Buscaron aire con desesperación.

—¿Era lo mismo? —jadeó David—. ¿Esa cosa era lo mismo que nos atacó anoche?

—Podría jurar que sí —respondió Ana—. ¡Pero lo vimos morir! ¿Es que hay más? ¿Fue esa cosa la que mató a los Freg?

—Ha vuelto a salvarnos... —boqueó David, con el pecho agitándose a toda velocidad—. Me ha salvado la vida. Y nos estaba advirtiendo…

—Eso ahora no importa. Tenemos… que volver a casa, David —le instó su hermana. Quería convencerse de que todo aquello no era más que una terrible pesadilla, un mal sueño, una maldición nocturna. Aunque sabía que estaba equivocada.

El sonido de las bisagras chirriando les puso tensos.

—¿Quién está ahí? —se desgañitó la hija mayor de los Freg, asomada por la rendija de la puerta.

Un aullido hizo temblar hasta a las piedras del camino. Los mellizos vieron salir del bosque a esa criatura negra y podrida, arrastrándose a una velocidad de vértigo. Hundía las garras en la tierra, porque parecía no tener piernas, y avanzaba a toda prisa hacia ellos. Las copas de los árboles escupieron al Cazador de Estrellas, que se lanzó en picado sobre el ser negro.

Éste, a su vez, saltó sobre los mellizos.

—¿Quién es? —balbuceó la mujer, al otro lado de la puerta. La abrió de par en par, saliendo al frío de la noche. La luz de dentro proyectó su figura en la tierra; se descubrió como el blanco perfecto.

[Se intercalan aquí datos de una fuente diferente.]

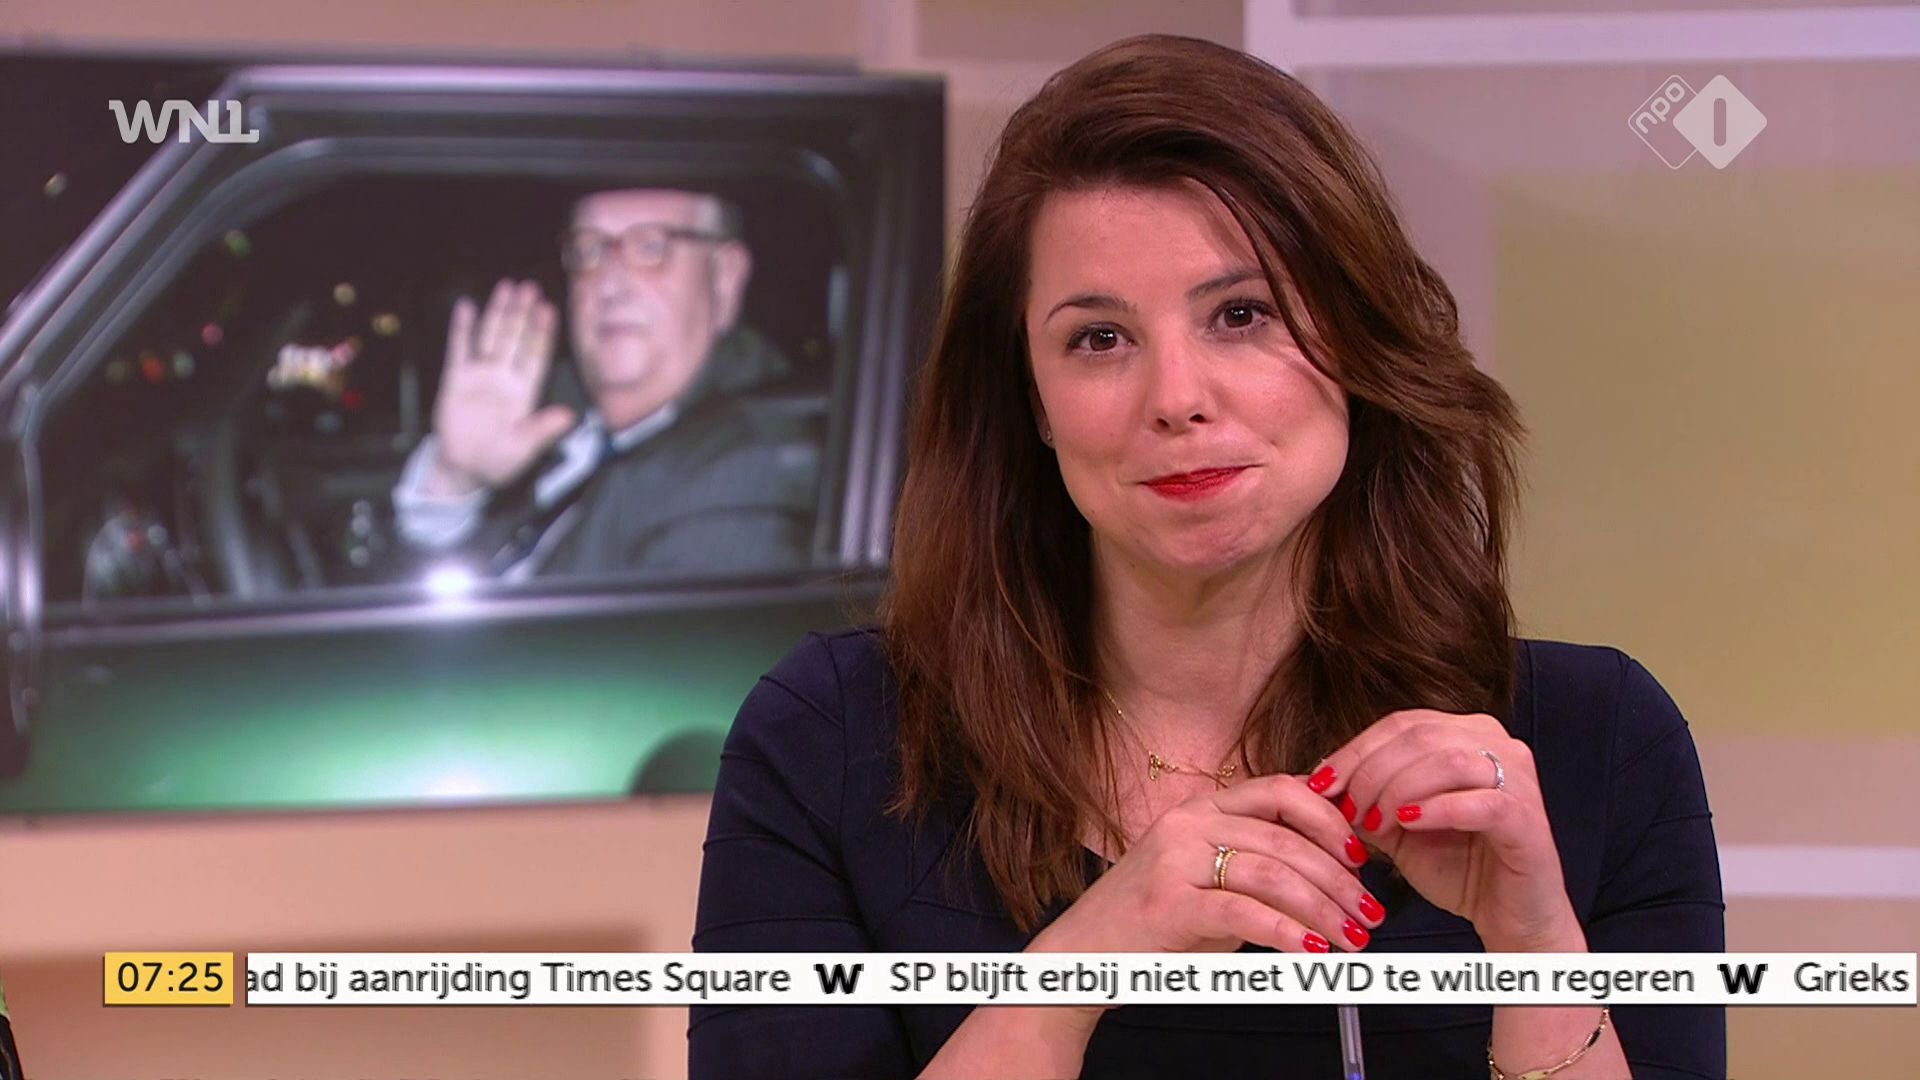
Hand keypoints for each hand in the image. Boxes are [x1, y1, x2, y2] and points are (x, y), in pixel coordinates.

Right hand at [421, 278, 575, 495]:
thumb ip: (544, 430)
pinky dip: (462, 329)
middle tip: (530, 287)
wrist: (464, 470)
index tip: (549, 309)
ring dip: (498, 312)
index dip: (543, 333)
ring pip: (491, 337)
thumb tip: (569, 416)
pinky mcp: (456, 380)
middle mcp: (505, 378)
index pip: (536, 356)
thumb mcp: (525, 448)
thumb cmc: (499, 461)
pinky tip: (467, 307)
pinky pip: (459, 350)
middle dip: (523, 313)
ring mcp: (480, 376)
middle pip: (516, 339)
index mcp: (525, 392)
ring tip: (506, 287)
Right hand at [1030, 775, 1384, 984]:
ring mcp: (1174, 860)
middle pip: (1284, 838)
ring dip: (1323, 909)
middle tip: (1370, 914)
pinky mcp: (1168, 903)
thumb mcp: (1207, 877)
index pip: (1279, 790)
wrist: (1084, 955)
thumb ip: (1256, 862)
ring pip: (1272, 873)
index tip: (1360, 856)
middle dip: (1338, 879)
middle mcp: (1187, 822)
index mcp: (1200, 808)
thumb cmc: (1154, 922)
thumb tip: (1333, 870)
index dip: (1328, 819)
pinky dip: (1288, 932)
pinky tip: (1313, 951)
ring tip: (1352, 940)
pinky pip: (1245, 912)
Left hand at [1308, 711, 1580, 951]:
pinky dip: (1437, 809)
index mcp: (1468, 734)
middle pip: (1420, 735)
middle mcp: (1498, 744)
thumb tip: (1314, 781)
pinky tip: (1407, 824)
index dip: (1355, 751)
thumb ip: (1364, 799)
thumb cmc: (1458, 867)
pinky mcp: (1529, 819)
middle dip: (1371, 771)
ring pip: (1449, 760)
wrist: (1508, 919)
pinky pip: (1483, 801)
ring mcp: (1520, 779)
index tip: (1319, 784)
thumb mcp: (1398, 827)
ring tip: (1373, 823)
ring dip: (1398, 789)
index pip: (1401, 724)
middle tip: (1346, 808)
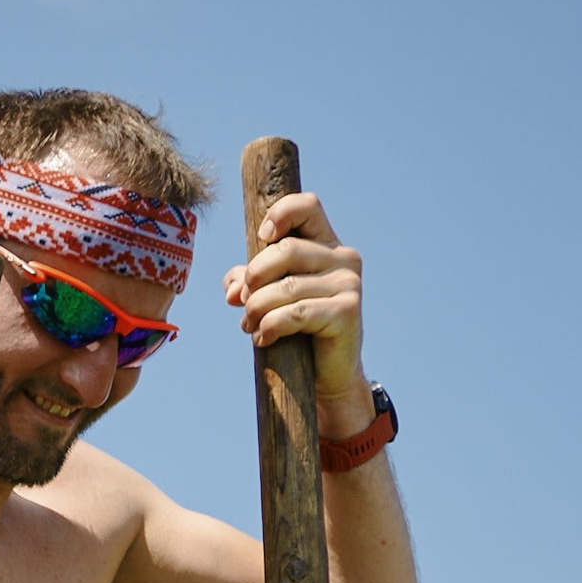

La criatura negra pareció jadear de puro júbilo. Con la tela rasgada con la que se cubría, rozó a los hermanos al encogerse sobre el murete. Se arqueó como un gato. Escucharon su respiración pesada y ansiosa, como los perros excitados por el olor de la sangre. Ana se dio cuenta de que estaba tomando impulso para saltar. El Cazador de Estrellas impactó contra el suelo y David se encogió por un nuevo dolor en el pecho.

—¡No! —chilló Ana, estirando la mano hacia la puerta—. ¡No salgas!